Seit Ihlee’s Verweilen in Frankfurt erschienen poetische und prosaische Leistungen von ihm in verschiedenen Blättern. Auch politische Flugschriften, sowie „Kriegslieder für Josephs Heer“ (1790) soll er verfaßt haben. Diese waren höchstwahrscheinlich Nachbildungen der Grenadierlieder des dem jungen I. wohlgesinnten Dichters Gleim. Im J. 1793 gab er sein erstes größeres Werk „Tagebuch von der Einnahme Frankfurts durch die Neufranken“ heraus. Dies Buch bekundet ungemein viel Gewandtheit im sprachlichen Ausdruck und ist zugleich ein Denkmal feurigster Vaterlandsliebe und warmer Anerkennung der „glücklichen Zustände in Frankfurt a. M.“. Ueber einen etwas einseitigen Franzosenhaß kommt der Verfasser aber nicht hinaus. Ob I. diese streng legitimen Gesinnungen bis an sein Lebensende bewahrte, kann wegen mangelnder Quellennachrichten nicht angegeben werden. Im J. 1797 veröffentlichte I. einen Band „Gedichte“. Sie zeigen ihn abhängig von Anakreontischen Mustern, verrathen aber auch da und dort eine anerkennenswerthe Ursprünglichkeit, zumal in der Begeisterung für die Natur.
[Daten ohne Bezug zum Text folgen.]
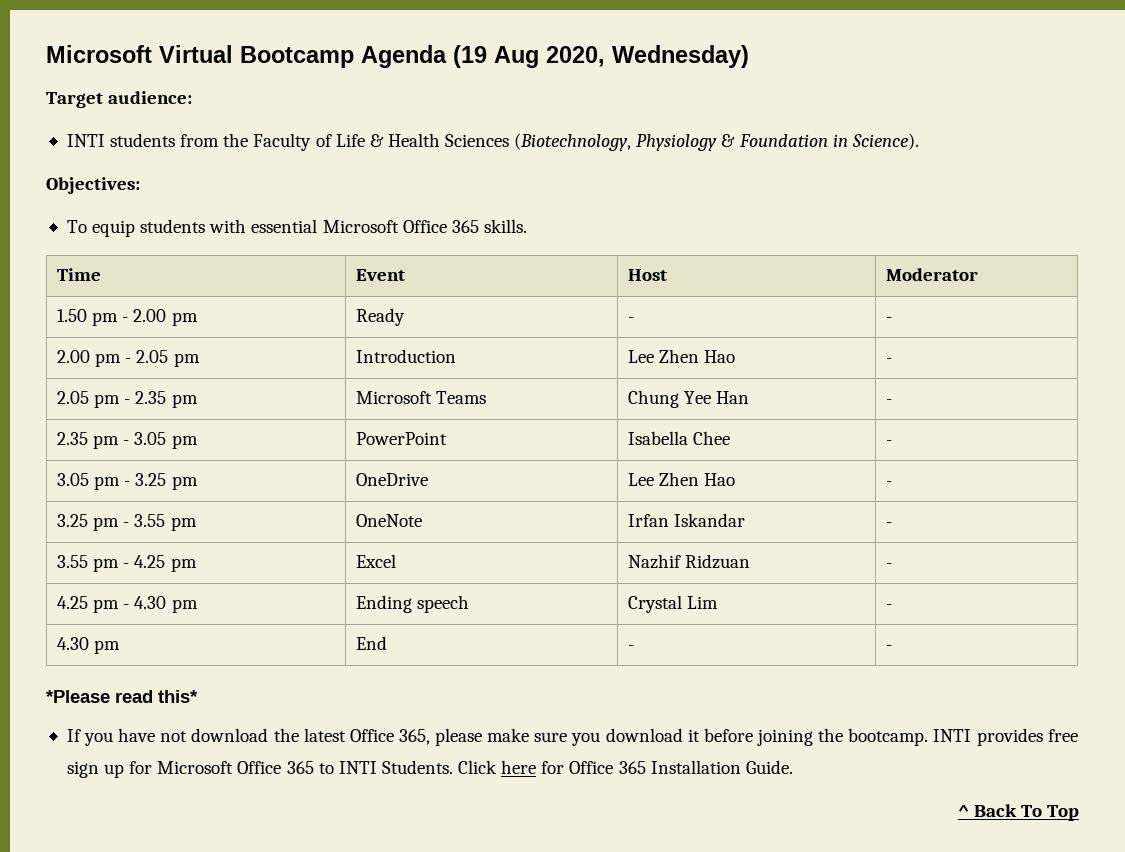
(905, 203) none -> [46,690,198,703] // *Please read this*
Das deutsche Theater, in erster Linie die Frankfurter Bühne, verdanken I. eine große Anzahl mehr oder minder freier Uebersetzungen und Bearbeitungen von Operntexten und anderen Stücken aus dem Französischen und Italienischen. Für solche Arbeiten besaß er neben reichen Sprachkenntnissen ein nicht gewöhnliches Geschick, das durch die ihm innewohnende dichterische Kraft vor schablonenhafter Entartung bewahrt wurde. Von den durch I. bearbeiteten ausländischen Opern sollen hier nur drei namhaft gemacht werden: „Palmira“ von Salieri, der „Wasserträger“ von Cherubini und „Johann von Paris“ von Boieldieu. Von 1792 an bis zu seinem Tode 1827 hat I. auch eine Menge Prologe geschrieben, durch die er alle möglichen Vorkommnisse und Begebenheiten poetisch verherrlichen half.

Frankfurter Rathssupplikationen 1798, Bd. IV. – Acta, das Schauspielhaus betreffend. Ugb. A 12 Nr. 36 (Frkf. Stadtarchiv). – Zettelsammlungen des Frankfurter Theaters v. 1792–1828. – J. J. Willemer, Streitschriften über das Frankfurter Theater v. 1802–1823 (Stadtbibliothek). – Frankfurter Montagsblatt v. 14. Dec. 1801 bis 15. März 1802. – „Einige Worte über Theaterführung im Allgemeinen“ und „Abschied“, beide von Fr. Werdy, Frankf. 1817. – J. J. Ihlee, Audiatur et altera pars, Frankf. 1817. – A. Kirchner, Ansichten von Frankfurt a. M. Frankf. 1818. – „Iris“, herausg. von L. Börne, Frankf. 1827. – C. Heyner, Frankfurt im Jahre 1796, Frankf. 1796. – „Didaskalia“ des Frankf. Journals 1827. – Konversationsblatt, Beilage z. Frankf. Oberpostamts-Zeitung, 1827. – Schriften über das Frankfurter Theater von A. H. E. v. Oven, A. Bing und E. Mentzel. – E. Devrient, Geschichte d. deutschen Schauspielkunst III. Leipzig 1848. – E. Heyden, Gallerie berühmter und merkwürdiger Frankfurter, Frankf. 1861. – Die Briefe der Frau Rath [666] Goethe, hrsg. von Albert Köster, Leipzig 1904. – J. J. Ihlee’s eigne Werke und Bearbeitungen fremder Bühnentexte, soweit sie erhältlich waren.